Yeah, well, I’m still into Game of Thrones. But my loyalties have suddenly changed. Now I realize, everything I believed about the significance of certain characters was due to the confusion of my wine-addled ladybrain. I will no longer allow the charisma of certain POV characters to sway me from the Rightful King.
Sure, I could always see that Stannis and his peeps were significant to the overall plot of the series, but only last night did the truth come to me in a dream: Stannis Baratheon is the guy we should really care about. His feels are our feels.
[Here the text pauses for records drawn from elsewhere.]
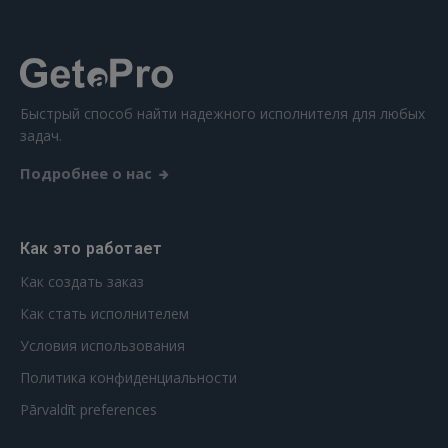
Ещё не зарегистрированы?
РЕГИСТРАЦИЯ
Быстрый способ найти надежного исполнителя для любых
задач.
Подробнее о нас
Как это работает
Как создать заказ
Как стать исполнителем
Условия использования
Политика конфиденциальности
Pārvaldīt preferences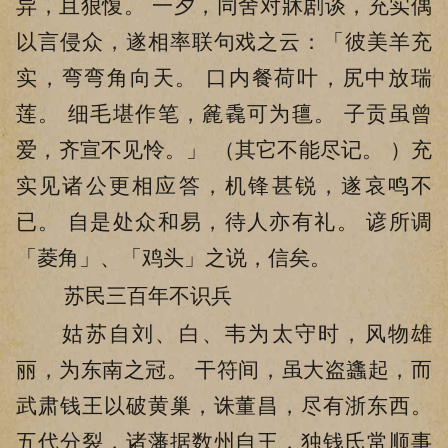
异，且狠愎。 一夕，同舍对牀剧谈，充实偶
以言侵众，遂相率联句戏之云：「彼美羊充
实，弯弯角向天。 口内餐荷叶，尻中放瑞
莲。 细毛堪作笔，麄毳可为氊。 子贡虽曾
爱，齐宣不见怜。」 （其它不能尽记。 ）充
实见诸公更相应答，机锋甚锐，遂哀鸣不
已。 自是处众和易，待人亦有礼。 谚所调
「菱角」、「鸡头」之说，信矣。
苏民三百年不识兵
姑苏自刘、白、韦为太守时，风物雄
丽，为东南之冠。 干符间，虽大盗蠭起，而
武肃钱王以破黄巢，诛董昌，尽有浙东西。
五代分裂，诸藩据数州自王，独钱氏常顺事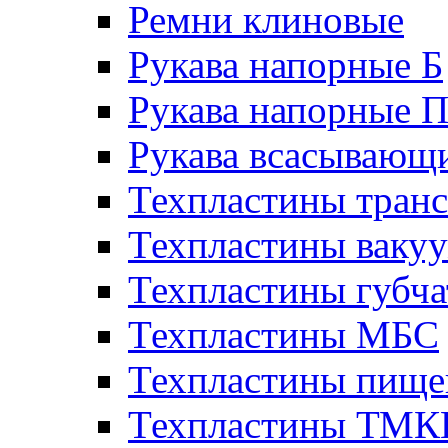
Ремни клиновые
Рукава напорные Б
Рукава напорные 
Рукава всасывающ
Техпластины тран
Техпластины ваку
Техпластины губч
Техпластины МБС
Техпластины пище
Техпластины ТМ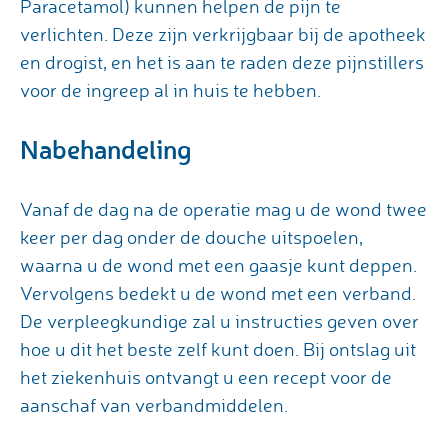
Paracetamol) kunnen helpen de pijn te
verlichten. Deze zijn verkrijgbaar bij de apotheek
en drogist, en het is aan te raden deze pijnstillers
voor de ingreep al in huis te hebben.
Nabehandeling
Vanaf de dag na de operatie mag u de wond twee
keer per dag onder de douche uitspoelen,
waarna u de wond met een gaasje kunt deppen.
Vervolgens bedekt u de wond met een verband.
De verpleegkundige zal u instructies geven over
hoe u dit het beste zelf kunt doen. Bij ontslag uit
het ziekenhuis ontvangt u een recept voor de
aanschaf van verbandmiddelen.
The Starks are just a bunch of helpless, mewling babies getting tossed around the known world because that’s what happens to weak little pussies who fail to bow down to the mighty when they have the chance. The Lannisters are…geez, what was I thinking? The Lannisters are a bunch of freaks, and not the fun, sparkly kind. They’re the kind of freaks that get preserved in formaldehyde and displayed in museums. Tyrion’s a twisted little demon monkey, and if he can’t man up and claim his rights as a husband on his child bride, then he has no right to call himself the God of Tits and Wine. His father was right, he’s just an ill-made, spiteful little creature. Although Tywin was also a towering douche. Jaime had nothing going for him except his ability to kill people with a sword, and now that he’s lost that, I don’t see why he doesn’t just kill himself. He completely fails as a knight of the Kingsguard, and even worse as their Lord Commander. Looks like a hobbit; an especially small, oddly-proportioned hobbit. Should’ve let the Mad King burn him alive. Don’t even get me started on that big swordswench of his. Big Dumb Bitch from Who Knows Where should’ve married Hyle Hunt when she had the chance, though since she didn’t, I suppose she and her one-handed knight can do Westeros a favor and fall off a cliff together. Cersei is boring and ugly. Her narrative voice in a Feast for Crows is like the literary equivalent of a mealy apple.
Daenerys and her peeps? Can all bite my ass. Jon Snow? Just another one of those worthless Starks. Lady Piggy Tarly? Can fucking drown in the Sunset Sea.
All this time, those boring, worthless fucks have been distracting me from my true love for the Rightful King, Stannis Baratheon. I think the creepy music they play on the show whenever Melisandre appears helped lull me into thinking these were not likable characters, but I won’t make that mistake again. From now on, I’m not even writing novels anymore: just Stannis/Davos smutfic. Selyse will be their joint dominatrix, and Melisandre will be the gestational surrogate for their magically conceived babies. Shireen will play nursemaid to her new little siblings so that Melisandre will be less interested in killing her, but it won’t work; she’ll be burned anyway. This is where it’s at. Stannis/Davos all the way. Just be glad I’m not writing mpreg. If you piss me off hard enough, I just might.
(And if this post is making you wonder if the nice young men in white coats are coming to take me away, check the date at the top. Although the white coats should probably come get me anyway.)